- **Exercise details**
Can you copy out, word for word, the part of the listing below that opens with the line containing "sample h=10 m=13" and closes with the line containing "Time read: h=8 m=21", including both of those lines?

··· Input ···

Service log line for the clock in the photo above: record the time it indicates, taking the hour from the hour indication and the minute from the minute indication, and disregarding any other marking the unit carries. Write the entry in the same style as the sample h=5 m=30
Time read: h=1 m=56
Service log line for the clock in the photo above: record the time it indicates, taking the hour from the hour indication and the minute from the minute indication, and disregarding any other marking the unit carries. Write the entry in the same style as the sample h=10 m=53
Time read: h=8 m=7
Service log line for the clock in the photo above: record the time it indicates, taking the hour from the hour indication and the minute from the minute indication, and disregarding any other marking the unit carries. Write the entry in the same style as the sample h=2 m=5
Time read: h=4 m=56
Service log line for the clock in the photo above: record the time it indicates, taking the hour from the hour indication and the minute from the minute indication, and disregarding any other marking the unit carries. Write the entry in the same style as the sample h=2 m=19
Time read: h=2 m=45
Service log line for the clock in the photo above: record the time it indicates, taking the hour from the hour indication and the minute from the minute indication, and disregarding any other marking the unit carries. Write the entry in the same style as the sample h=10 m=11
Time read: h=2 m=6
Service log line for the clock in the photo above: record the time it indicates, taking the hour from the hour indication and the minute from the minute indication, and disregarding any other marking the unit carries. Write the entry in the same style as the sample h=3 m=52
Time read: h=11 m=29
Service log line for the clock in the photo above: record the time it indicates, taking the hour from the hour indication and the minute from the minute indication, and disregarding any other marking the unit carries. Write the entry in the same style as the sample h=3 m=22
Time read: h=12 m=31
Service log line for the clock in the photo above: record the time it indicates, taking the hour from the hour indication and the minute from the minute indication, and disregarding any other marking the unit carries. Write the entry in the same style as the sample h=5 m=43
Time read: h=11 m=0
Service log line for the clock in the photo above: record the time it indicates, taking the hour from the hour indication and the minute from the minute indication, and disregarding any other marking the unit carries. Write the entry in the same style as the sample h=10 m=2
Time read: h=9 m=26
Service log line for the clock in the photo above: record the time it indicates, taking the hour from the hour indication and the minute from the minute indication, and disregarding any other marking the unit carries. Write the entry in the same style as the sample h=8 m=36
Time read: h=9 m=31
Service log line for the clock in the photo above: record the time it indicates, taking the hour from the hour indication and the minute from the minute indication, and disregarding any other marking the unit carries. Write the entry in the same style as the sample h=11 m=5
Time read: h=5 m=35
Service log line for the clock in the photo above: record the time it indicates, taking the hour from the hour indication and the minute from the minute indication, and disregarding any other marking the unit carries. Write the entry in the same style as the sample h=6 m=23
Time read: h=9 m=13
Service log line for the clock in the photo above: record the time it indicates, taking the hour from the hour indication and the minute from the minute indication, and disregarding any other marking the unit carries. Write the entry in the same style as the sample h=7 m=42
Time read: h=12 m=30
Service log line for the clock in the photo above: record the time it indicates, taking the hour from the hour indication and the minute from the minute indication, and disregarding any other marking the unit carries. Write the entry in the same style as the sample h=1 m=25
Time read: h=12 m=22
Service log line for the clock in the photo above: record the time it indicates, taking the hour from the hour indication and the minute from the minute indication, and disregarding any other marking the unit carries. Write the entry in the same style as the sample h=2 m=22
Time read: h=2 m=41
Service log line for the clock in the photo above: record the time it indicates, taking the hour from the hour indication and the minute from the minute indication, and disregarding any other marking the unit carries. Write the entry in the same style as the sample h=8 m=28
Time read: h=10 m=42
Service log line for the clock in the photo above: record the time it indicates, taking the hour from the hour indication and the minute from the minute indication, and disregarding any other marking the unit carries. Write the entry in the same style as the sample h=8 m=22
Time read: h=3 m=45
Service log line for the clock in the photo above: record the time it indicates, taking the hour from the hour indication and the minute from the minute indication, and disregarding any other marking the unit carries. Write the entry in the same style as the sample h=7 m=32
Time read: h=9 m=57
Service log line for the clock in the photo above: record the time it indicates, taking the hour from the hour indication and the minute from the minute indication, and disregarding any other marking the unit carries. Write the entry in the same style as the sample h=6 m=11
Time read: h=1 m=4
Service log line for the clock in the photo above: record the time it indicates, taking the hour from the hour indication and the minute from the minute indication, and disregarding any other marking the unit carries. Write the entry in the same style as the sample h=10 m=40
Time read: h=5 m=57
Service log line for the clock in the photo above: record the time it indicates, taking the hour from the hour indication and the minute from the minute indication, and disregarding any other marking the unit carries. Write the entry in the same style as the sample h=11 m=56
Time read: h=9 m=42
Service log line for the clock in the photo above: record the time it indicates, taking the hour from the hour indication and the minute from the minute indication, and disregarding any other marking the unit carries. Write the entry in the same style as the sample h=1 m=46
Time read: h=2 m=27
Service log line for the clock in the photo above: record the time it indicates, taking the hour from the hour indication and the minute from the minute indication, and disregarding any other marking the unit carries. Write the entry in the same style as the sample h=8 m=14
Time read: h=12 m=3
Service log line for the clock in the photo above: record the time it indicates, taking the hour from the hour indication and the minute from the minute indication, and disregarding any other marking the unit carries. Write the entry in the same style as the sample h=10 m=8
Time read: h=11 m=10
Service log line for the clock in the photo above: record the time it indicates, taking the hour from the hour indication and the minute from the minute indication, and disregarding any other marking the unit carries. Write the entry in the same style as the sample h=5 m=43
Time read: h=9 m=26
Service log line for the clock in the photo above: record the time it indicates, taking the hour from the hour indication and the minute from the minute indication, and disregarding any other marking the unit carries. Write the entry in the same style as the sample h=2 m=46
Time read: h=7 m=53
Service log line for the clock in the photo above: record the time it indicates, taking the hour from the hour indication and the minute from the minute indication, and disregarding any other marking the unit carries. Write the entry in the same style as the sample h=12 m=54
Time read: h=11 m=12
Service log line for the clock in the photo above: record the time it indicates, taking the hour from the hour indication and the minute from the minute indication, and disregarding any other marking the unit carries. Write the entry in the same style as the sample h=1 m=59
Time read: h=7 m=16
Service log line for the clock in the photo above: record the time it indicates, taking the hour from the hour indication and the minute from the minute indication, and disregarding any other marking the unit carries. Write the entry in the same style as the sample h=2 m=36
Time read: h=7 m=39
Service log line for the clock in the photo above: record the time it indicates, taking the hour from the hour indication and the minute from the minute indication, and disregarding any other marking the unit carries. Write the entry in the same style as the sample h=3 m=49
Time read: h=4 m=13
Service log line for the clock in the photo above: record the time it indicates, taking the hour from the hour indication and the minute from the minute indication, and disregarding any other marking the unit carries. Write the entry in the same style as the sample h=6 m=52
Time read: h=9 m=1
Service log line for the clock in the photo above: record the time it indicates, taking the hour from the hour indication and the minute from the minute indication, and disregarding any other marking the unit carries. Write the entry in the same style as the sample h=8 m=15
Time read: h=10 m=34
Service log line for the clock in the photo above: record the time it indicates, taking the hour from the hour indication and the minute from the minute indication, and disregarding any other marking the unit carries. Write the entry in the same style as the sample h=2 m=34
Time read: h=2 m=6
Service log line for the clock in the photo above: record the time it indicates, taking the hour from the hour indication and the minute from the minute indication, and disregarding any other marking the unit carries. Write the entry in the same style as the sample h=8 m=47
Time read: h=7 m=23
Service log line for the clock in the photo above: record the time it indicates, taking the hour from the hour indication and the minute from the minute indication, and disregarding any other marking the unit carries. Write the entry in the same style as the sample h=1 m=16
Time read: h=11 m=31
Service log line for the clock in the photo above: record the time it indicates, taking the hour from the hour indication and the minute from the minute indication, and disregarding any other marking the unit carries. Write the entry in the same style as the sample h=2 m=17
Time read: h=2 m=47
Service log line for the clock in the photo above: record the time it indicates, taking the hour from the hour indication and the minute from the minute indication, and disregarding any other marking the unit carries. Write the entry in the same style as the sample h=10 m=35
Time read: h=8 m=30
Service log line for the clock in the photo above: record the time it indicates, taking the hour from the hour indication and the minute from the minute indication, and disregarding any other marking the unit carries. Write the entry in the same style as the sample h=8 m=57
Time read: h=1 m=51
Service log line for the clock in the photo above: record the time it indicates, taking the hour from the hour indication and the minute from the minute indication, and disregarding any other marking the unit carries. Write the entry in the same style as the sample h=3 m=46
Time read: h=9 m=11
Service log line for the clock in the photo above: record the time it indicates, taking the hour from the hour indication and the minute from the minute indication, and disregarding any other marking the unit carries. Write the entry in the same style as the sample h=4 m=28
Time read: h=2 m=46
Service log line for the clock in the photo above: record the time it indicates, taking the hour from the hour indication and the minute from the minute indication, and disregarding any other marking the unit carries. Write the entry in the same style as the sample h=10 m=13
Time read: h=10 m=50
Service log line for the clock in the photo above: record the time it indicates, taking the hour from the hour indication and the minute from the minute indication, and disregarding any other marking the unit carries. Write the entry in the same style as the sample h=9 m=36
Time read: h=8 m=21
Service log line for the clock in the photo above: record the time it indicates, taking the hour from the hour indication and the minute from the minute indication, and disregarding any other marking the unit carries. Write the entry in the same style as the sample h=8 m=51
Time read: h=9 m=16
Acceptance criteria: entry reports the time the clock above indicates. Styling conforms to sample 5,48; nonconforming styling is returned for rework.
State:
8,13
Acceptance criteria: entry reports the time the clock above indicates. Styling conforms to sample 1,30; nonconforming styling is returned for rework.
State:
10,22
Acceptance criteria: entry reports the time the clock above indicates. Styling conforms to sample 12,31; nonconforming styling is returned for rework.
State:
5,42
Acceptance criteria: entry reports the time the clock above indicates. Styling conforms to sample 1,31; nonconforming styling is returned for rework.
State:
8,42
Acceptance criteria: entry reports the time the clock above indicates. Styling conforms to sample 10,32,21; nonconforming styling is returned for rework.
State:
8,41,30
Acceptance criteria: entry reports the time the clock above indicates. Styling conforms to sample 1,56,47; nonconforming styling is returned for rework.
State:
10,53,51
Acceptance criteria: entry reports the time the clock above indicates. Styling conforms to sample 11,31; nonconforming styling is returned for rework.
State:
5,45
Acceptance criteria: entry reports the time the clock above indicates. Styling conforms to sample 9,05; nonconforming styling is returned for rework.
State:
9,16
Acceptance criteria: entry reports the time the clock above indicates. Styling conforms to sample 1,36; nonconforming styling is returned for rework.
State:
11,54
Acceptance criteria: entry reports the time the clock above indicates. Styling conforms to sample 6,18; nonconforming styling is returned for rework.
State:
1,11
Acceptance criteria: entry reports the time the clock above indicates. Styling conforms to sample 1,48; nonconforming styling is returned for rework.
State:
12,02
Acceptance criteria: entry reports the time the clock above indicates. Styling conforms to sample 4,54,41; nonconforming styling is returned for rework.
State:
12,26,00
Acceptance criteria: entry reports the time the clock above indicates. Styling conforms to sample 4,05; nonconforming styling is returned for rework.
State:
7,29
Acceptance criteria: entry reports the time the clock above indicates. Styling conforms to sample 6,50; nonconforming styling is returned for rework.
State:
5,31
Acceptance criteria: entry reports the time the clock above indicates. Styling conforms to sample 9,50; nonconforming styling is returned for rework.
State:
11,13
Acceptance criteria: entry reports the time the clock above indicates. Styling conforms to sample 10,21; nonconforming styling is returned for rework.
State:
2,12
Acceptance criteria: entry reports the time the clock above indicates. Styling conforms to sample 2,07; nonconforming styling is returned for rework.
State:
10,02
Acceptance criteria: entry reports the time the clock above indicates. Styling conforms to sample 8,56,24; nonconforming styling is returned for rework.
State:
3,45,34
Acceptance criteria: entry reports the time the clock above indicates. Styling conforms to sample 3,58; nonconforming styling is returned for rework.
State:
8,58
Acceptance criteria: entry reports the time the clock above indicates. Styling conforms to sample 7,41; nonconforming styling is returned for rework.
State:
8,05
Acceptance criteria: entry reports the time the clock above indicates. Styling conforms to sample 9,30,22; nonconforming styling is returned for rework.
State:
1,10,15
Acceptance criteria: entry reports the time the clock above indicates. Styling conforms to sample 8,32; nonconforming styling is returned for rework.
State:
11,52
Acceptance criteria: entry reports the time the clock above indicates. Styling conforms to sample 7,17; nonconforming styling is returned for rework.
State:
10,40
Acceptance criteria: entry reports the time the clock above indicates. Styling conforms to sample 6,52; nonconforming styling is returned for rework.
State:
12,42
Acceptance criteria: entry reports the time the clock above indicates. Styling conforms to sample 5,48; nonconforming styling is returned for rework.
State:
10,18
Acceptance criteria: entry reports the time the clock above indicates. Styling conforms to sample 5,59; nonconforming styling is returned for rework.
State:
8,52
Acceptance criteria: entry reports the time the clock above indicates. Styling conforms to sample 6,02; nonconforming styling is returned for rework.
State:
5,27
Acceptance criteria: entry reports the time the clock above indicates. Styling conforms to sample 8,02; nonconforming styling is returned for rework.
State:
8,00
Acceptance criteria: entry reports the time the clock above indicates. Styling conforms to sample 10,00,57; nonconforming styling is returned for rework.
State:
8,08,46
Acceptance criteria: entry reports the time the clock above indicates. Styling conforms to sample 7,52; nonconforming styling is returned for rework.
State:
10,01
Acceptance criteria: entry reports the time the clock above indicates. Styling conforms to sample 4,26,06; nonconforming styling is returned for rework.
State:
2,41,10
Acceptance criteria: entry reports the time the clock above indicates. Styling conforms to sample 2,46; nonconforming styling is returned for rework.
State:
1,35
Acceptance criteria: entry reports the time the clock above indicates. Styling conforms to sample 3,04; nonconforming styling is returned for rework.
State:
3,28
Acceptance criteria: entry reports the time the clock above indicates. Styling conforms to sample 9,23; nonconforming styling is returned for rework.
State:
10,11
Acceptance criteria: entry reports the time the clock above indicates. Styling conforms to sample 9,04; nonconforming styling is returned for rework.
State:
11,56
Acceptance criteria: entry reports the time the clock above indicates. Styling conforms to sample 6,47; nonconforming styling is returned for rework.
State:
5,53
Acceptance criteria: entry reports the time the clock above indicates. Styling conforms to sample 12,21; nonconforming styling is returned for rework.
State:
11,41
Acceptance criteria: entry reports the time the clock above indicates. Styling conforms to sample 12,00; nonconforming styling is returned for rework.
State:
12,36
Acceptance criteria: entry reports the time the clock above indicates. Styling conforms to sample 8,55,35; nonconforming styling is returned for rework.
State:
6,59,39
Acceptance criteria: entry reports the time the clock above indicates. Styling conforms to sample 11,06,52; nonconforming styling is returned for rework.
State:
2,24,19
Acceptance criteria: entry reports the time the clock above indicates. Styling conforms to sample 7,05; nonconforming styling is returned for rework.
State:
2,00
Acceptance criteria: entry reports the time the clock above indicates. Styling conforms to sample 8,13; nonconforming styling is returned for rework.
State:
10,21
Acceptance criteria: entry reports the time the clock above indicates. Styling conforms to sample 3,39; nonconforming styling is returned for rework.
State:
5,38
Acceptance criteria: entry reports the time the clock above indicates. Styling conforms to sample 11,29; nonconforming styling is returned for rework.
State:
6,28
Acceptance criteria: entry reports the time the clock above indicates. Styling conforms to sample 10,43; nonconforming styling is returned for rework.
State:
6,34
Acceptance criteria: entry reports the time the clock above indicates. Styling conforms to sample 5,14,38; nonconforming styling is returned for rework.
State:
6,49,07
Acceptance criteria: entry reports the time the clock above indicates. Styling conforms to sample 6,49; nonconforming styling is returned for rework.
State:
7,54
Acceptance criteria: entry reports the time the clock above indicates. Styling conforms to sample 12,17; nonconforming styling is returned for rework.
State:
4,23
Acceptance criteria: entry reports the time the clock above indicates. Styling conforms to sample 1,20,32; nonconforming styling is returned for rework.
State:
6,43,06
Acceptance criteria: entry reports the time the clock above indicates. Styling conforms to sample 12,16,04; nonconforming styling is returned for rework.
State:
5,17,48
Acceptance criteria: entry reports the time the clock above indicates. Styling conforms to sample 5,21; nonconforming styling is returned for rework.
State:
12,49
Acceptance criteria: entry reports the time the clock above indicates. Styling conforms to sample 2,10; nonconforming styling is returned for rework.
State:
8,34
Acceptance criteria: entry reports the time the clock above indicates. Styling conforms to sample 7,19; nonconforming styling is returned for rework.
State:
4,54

···

- **Task solution**
Service log line for the clock in the photo above: record the time it indicates, taking the hour from the hour indication and the minute from the minute indication, and disregarding any other marking the unit carries. Write the entry in the same style as the sample h=10 m=13
Time read: h=10 m=50
Service log line for the clock in the photo above: record the time it indicates, taking the hour from the hour indication and the minute from the minute indication, and disregarding any other marking the unit carries. Write the entry in the same style as the sample h=9 m=36
Time read: h=8 m=21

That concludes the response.